= MinE =

The MinE protein is one of three proteins of the Min system encoded by the minB operon required to generate pole to pole oscillations prior to bacterial cell division as a means of specifying the midzone of the cell, as seen in E.coli.

== History ==

MinE was initially thought to assemble as a static ring at the cell center, thereby preventing the MinCD inhibition complex from localizing and binding there and instead influencing the complex to occupy each bacterial pole.

Raskin and de Boer later revealed a dynamic interaction of the Min proteins, where the unstable interaction between the proteins resulted in pole to pole oscillations, resulting in lower concentrations of MinCD complex at the cell center.

== Function ==

MinE is a topological specificity factor that counters the activity of MinCD division inhibitor at the mid-cell division site. MinE functions as a dimer and will bind to membrane-bound MinCD complex, altering its binding dynamics. MinE has membrane binding activity and can also interact with MinD only when on the membrane, suggesting a conformational change in MinD upon interacting with phospholipids that makes it vulnerable to MinE activity. MinE both positively and negatively regulates MinD interaction with membrane.

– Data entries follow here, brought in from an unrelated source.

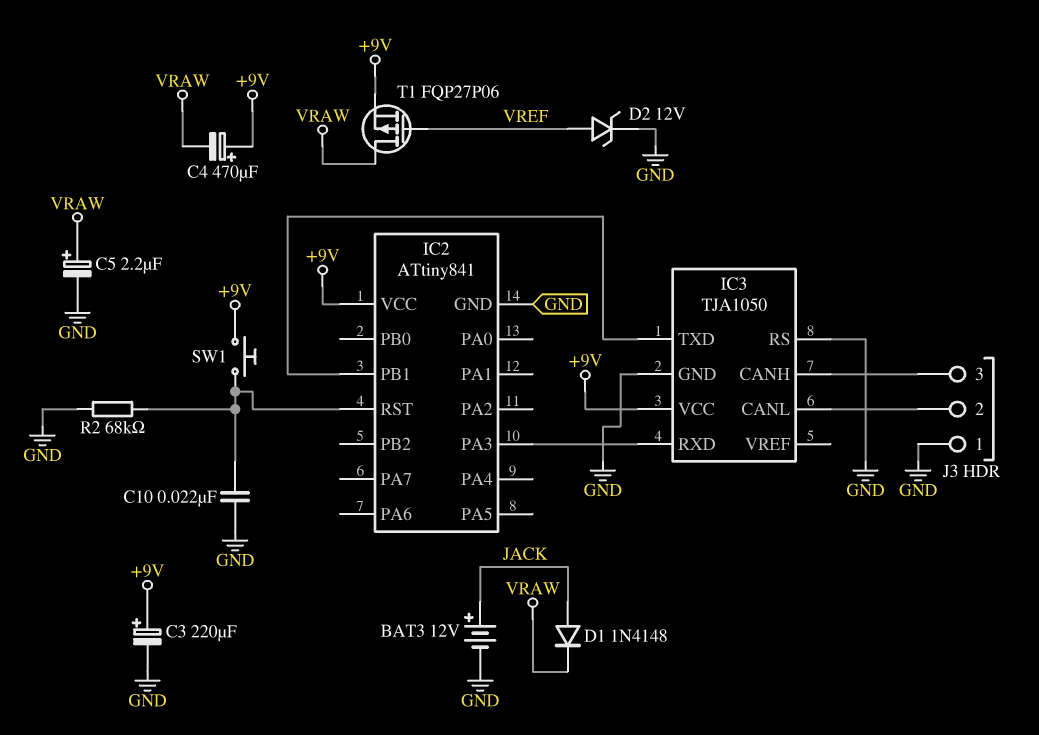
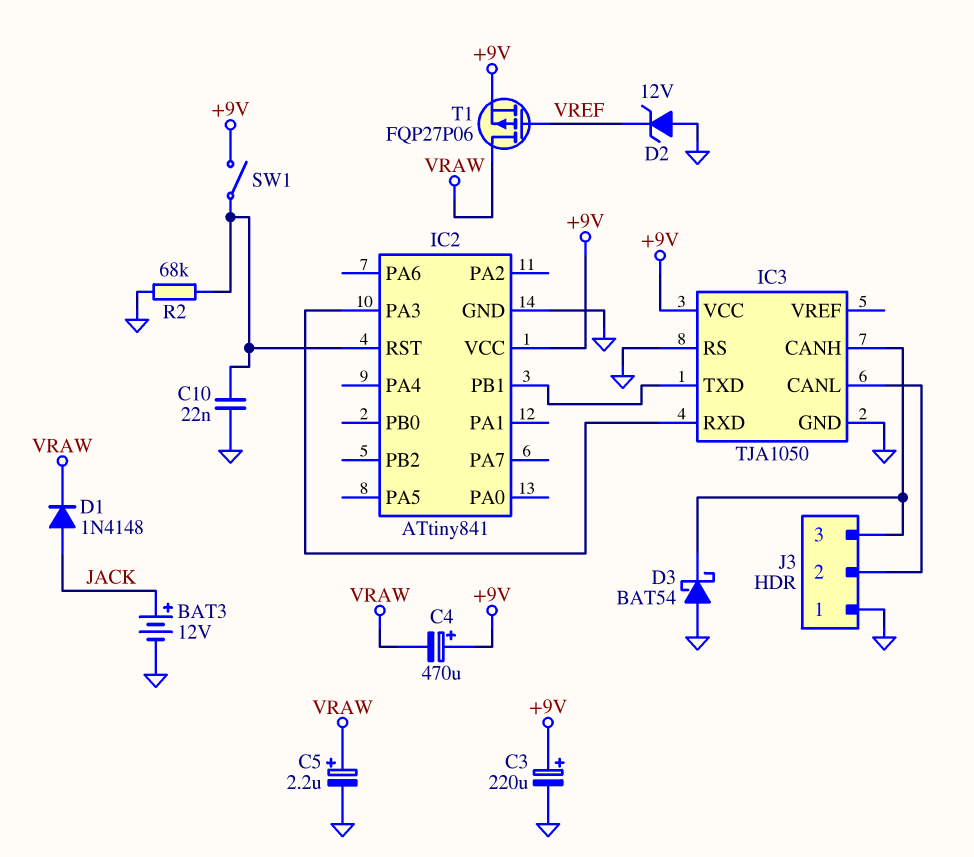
D2: zener 12V (A VREF, K GND) -> zener 12V (A GND, K VREF)
D3: none -> schottky BAT54 (A GND, K IC3/CANH)
SW1: button (+9V, IC2/RST) -> switch (+9V, IC2/RST)

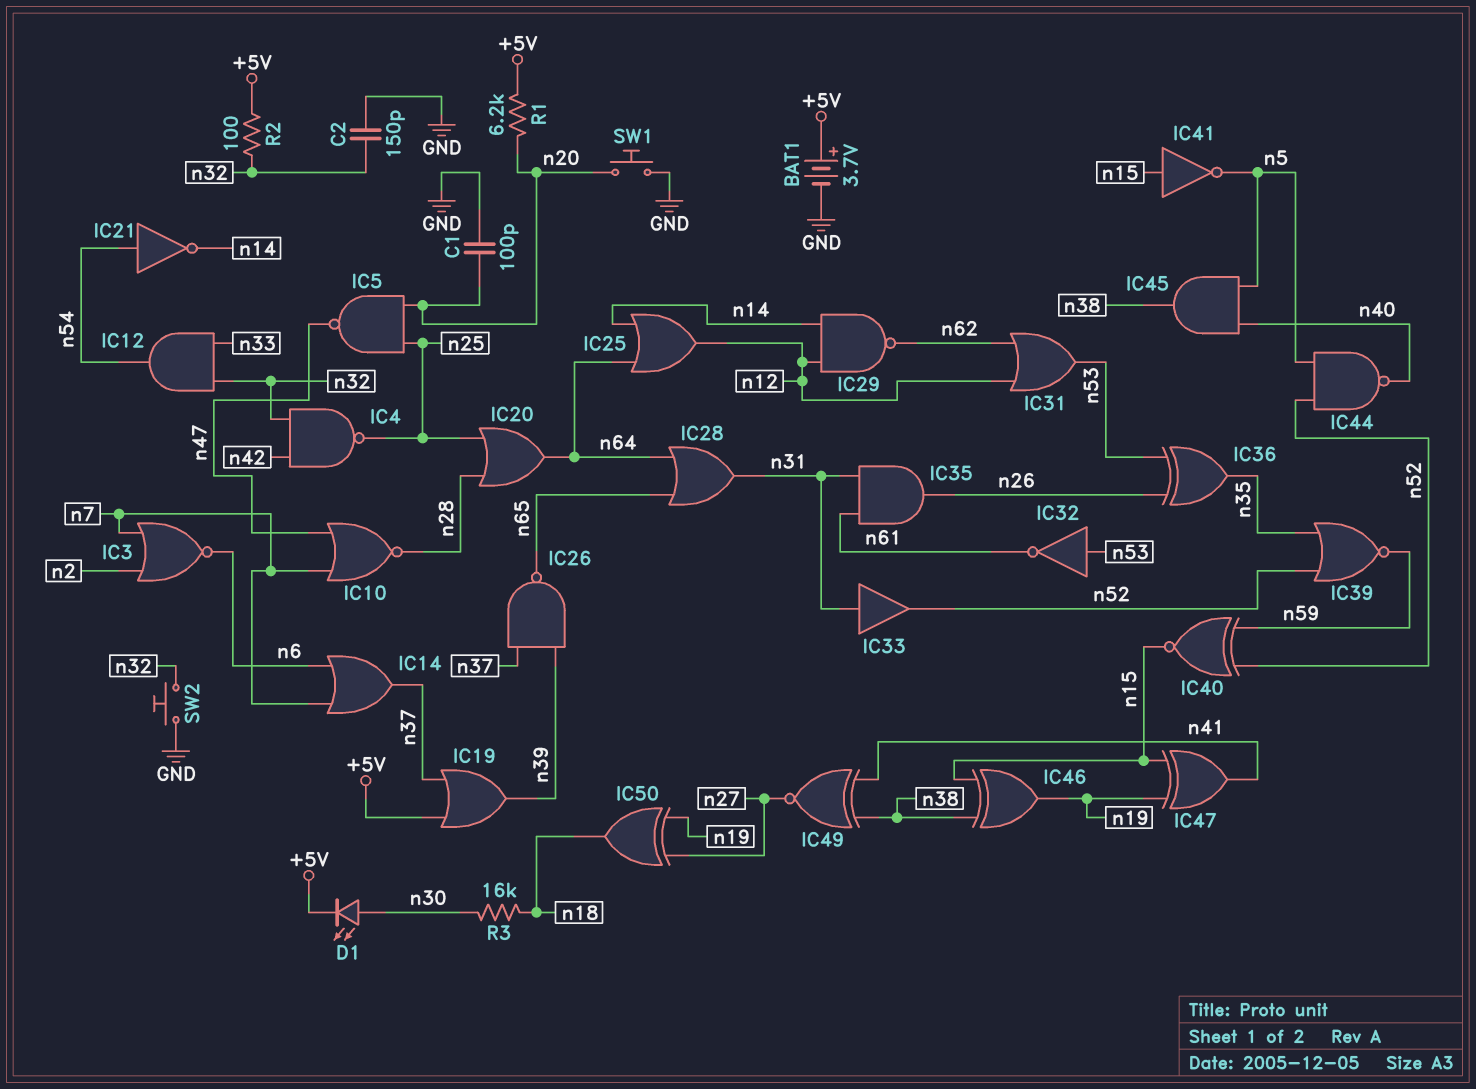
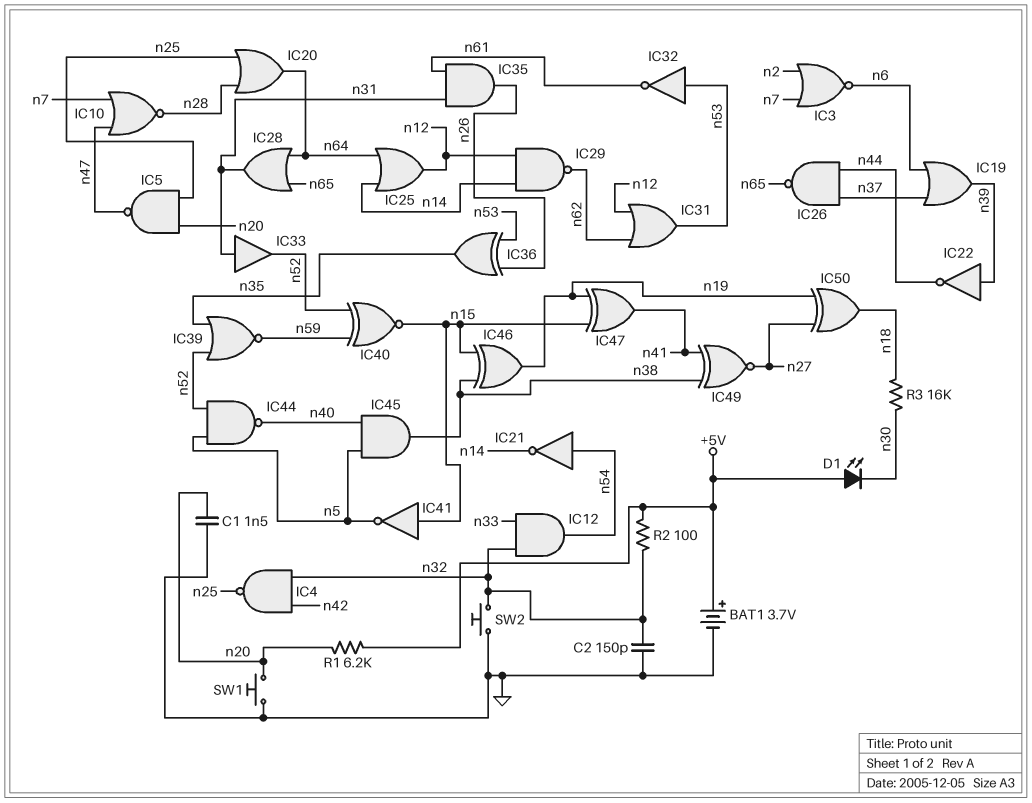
C1: 100pF (GND, n20) -> 1.5nF (GND, n20)
D1: LED (A n30, K +5V) -> LED (A +5V, K n30)
IC14: OR (in n6, in n7, out n37) -> none
IC19: OR (in +5V, in n37, out n39) -> OR (in n6, in n37, out n39)
IC22: none -> NOT (in n39, out n44)
IC26: NAND (in n37, in n39, out n65) -> NAND (in n37, in n44, out n65)

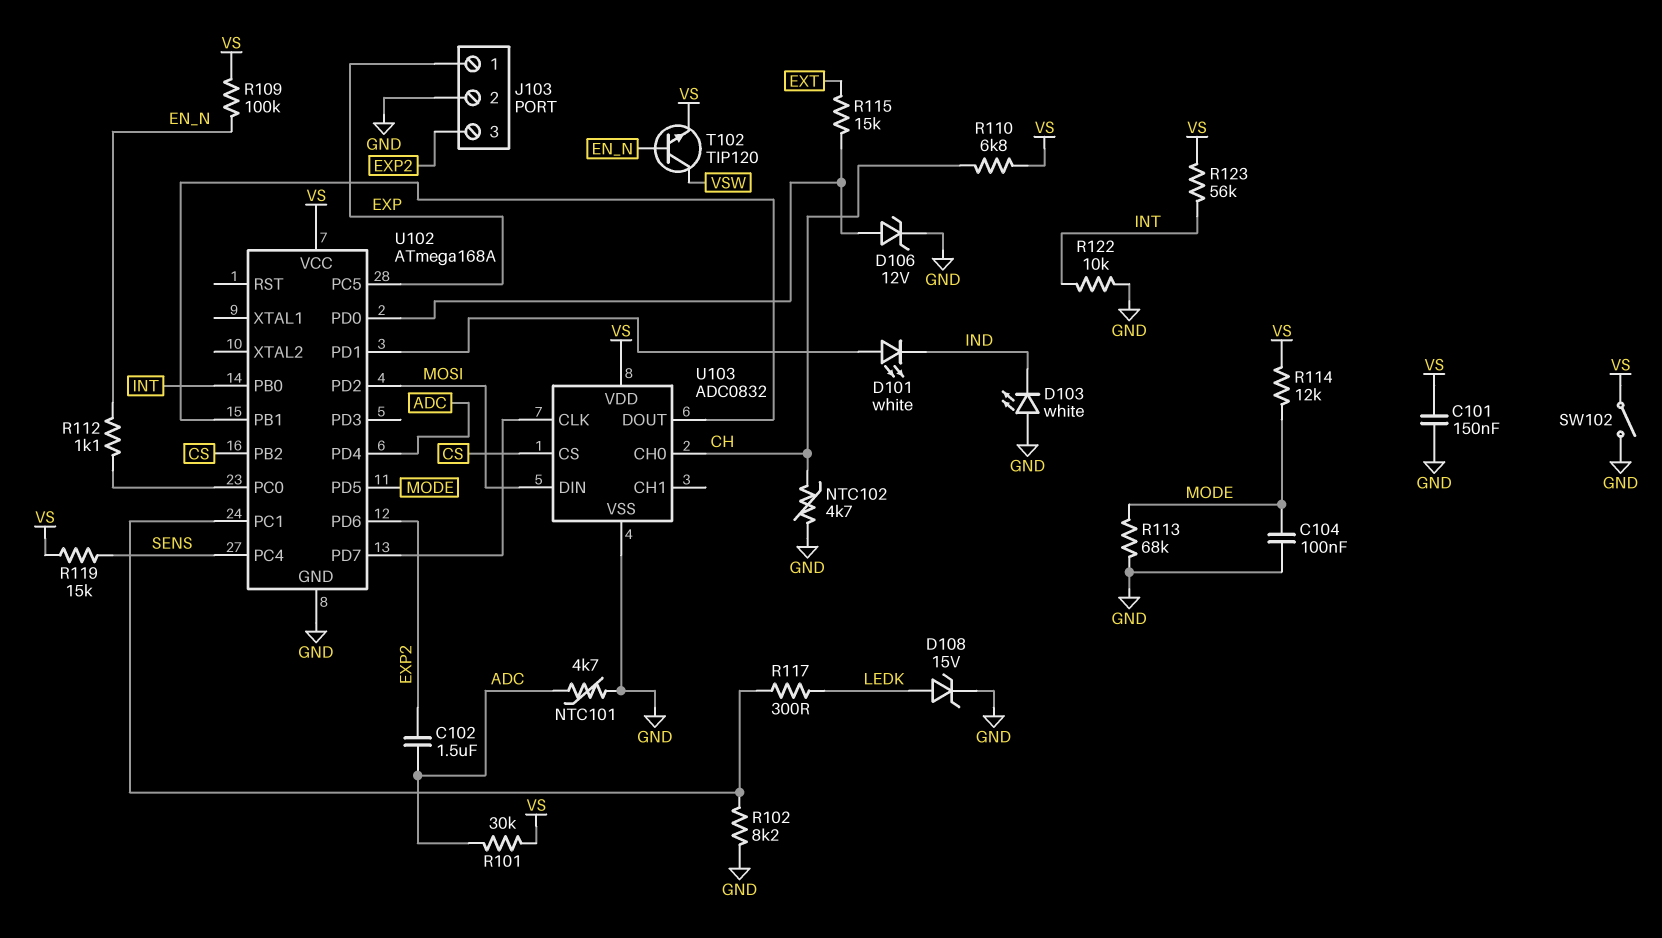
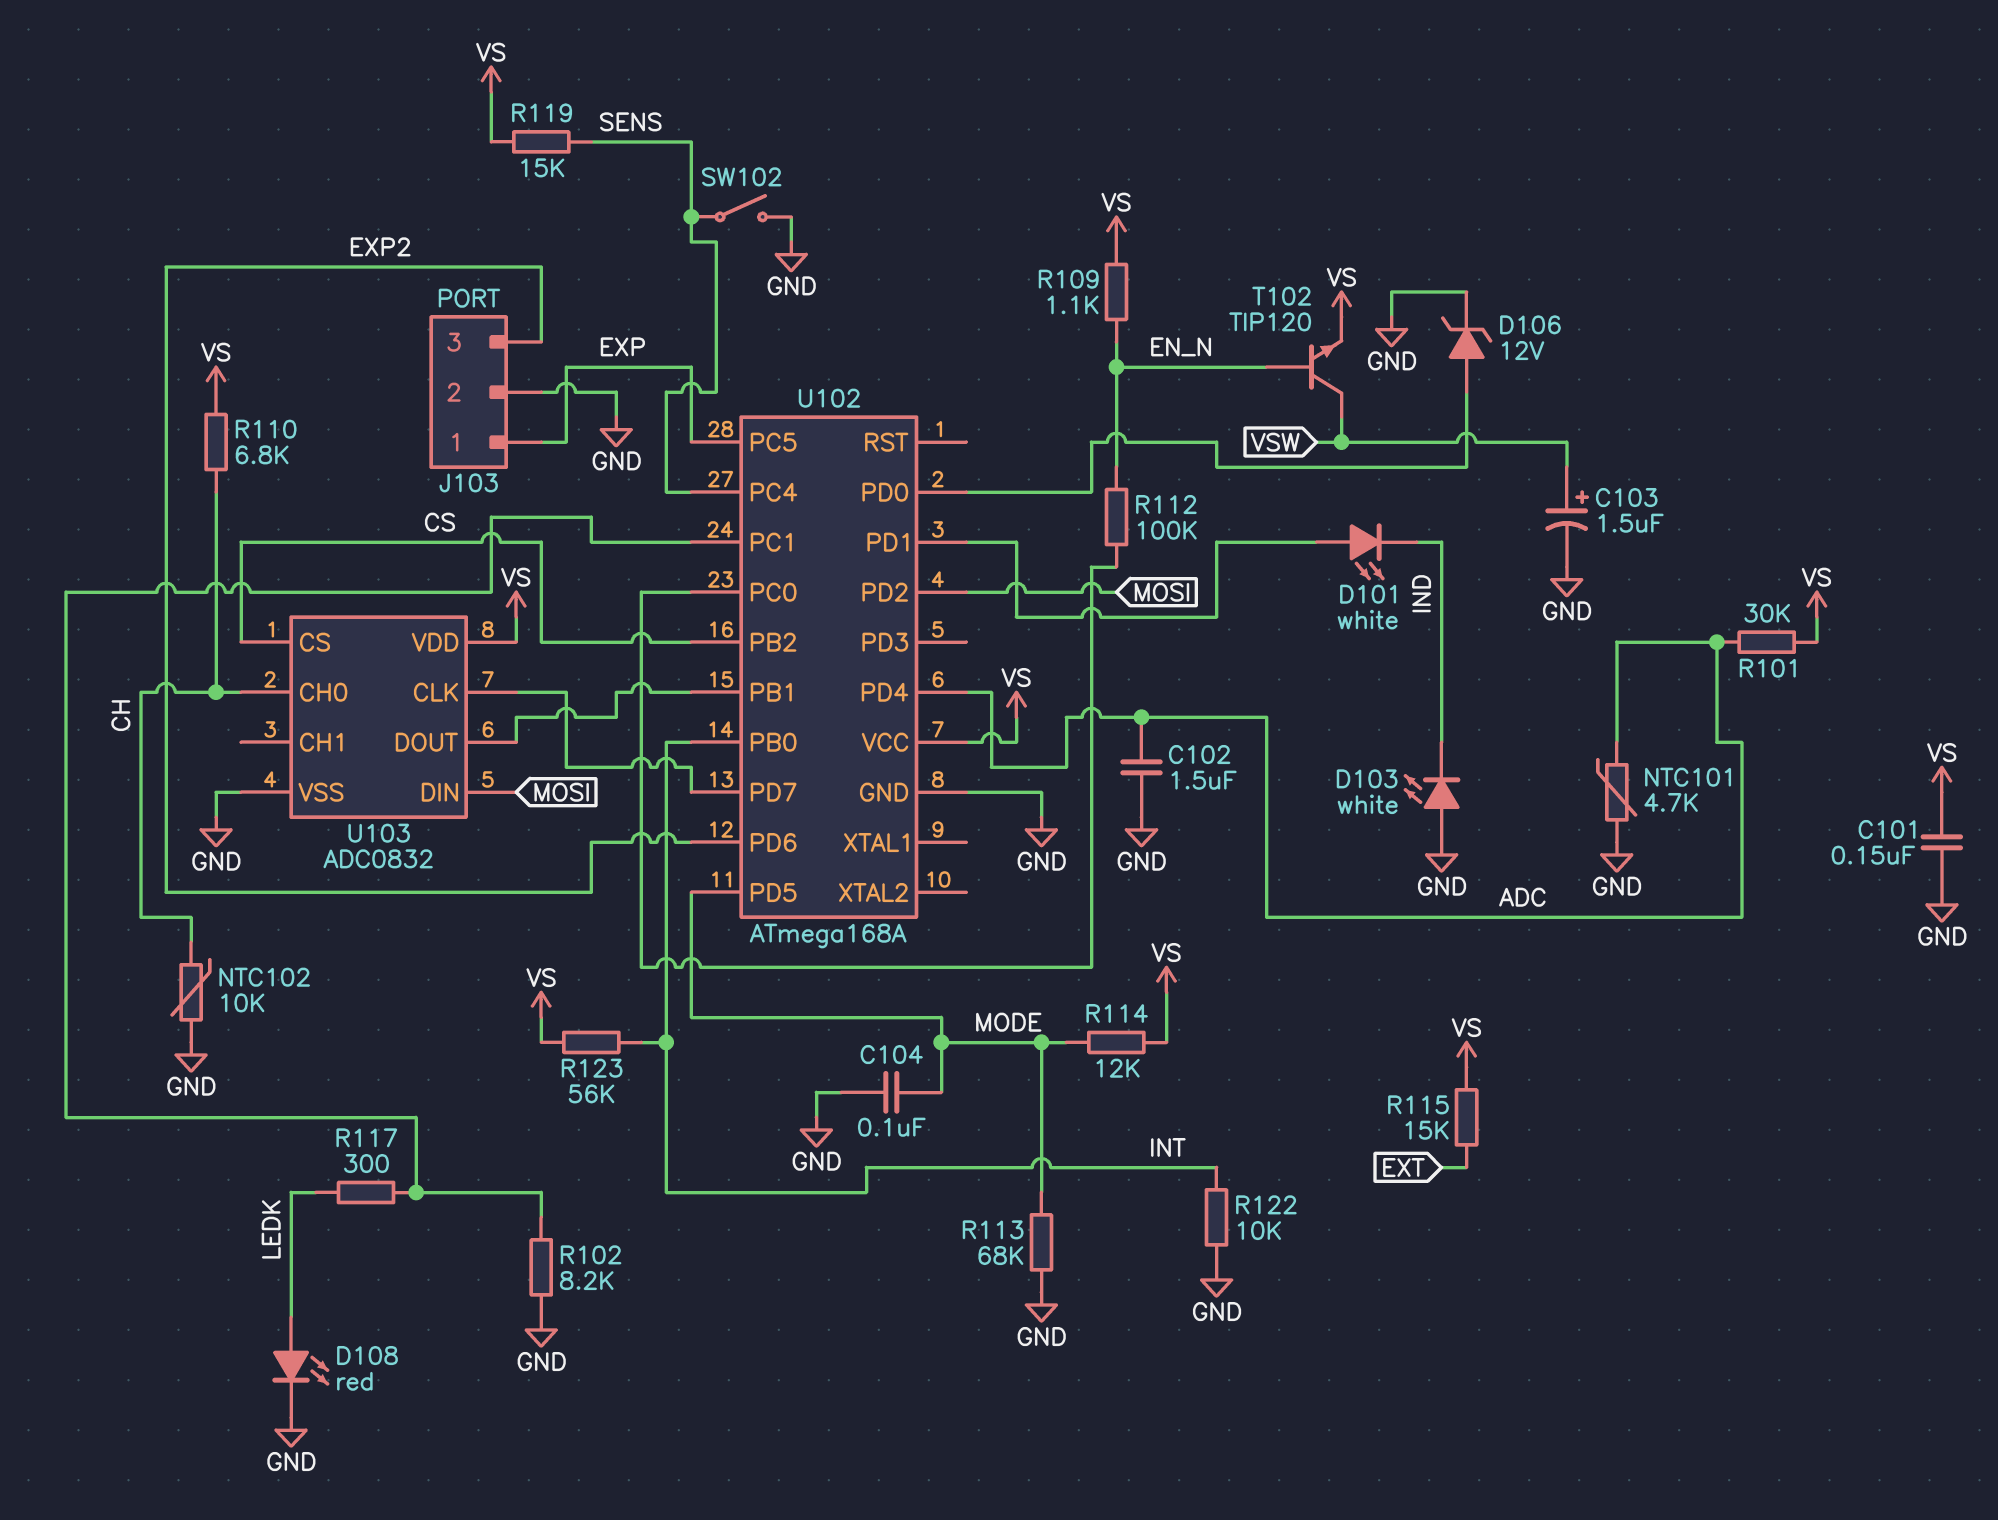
C102: 1.5uF (ADC, EXP2) -> 1.5uF (ADC, GND)
C103: none -> 1.5uF (plus VSW, minus GND)
D108: zener 15V (A LEDK, K GND) -> LED red (A LEDK, K GND)
NTC102: 4.7k (CH, GND) -> 10k (CH, GND)
R109: 100k (EN_N, VS) -> 1.1k (EN_N, VS)
R112: 1.1k (EN_N, U102/PC0) -> 100k (EN_N, U102/PC0)
R115: 15k (EXT, U102/PD0) -> 15k (EXT, VS)
SW102: switch (GND, VS) -> switch (GND, SENS)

Deletion analysis has revealed that there exist two domains of interest in MinE, each with separate function. The N-Terminal domain contains the anti-MinCD domain that is necessary and sufficient
 to interact with MinD and counteract the MinCD-mediated division inhibition and to stimulate the ATPase activity of MinD, resulting in MinD's detachment from the membrane after ATP hydrolysis. MinE is also known to form a ring near each pole. The purpose of this ring structure is to catalyze the release of membrane-bound MinD in turn, imparting regional specificity of Min protein localization.

=== Structure ===

Nuclear Magnetic Resonance (NMR) spectroscopy of truncated MinE revealed a long alpha-helix as well as two anti-parallel beta-strands. These structures are hypothesized to mediate the homodimerization by interaction of alpha/beta structures. These structural studies also support the theory that the MinE ring structure may actually form a multimeric filamentous structure as a function of the interaction of these alpha and beta units. It has also been hypothesized that MinE may potentially form higher order structures, and may not simply be limited to ring formation.

Additional structural study and molecular imaging is needed to elucidate the higher order polymerization structures of MinE and to determine their dynamics on the remaining Min system. Recently, computational models have been applied to explore the limits of this system.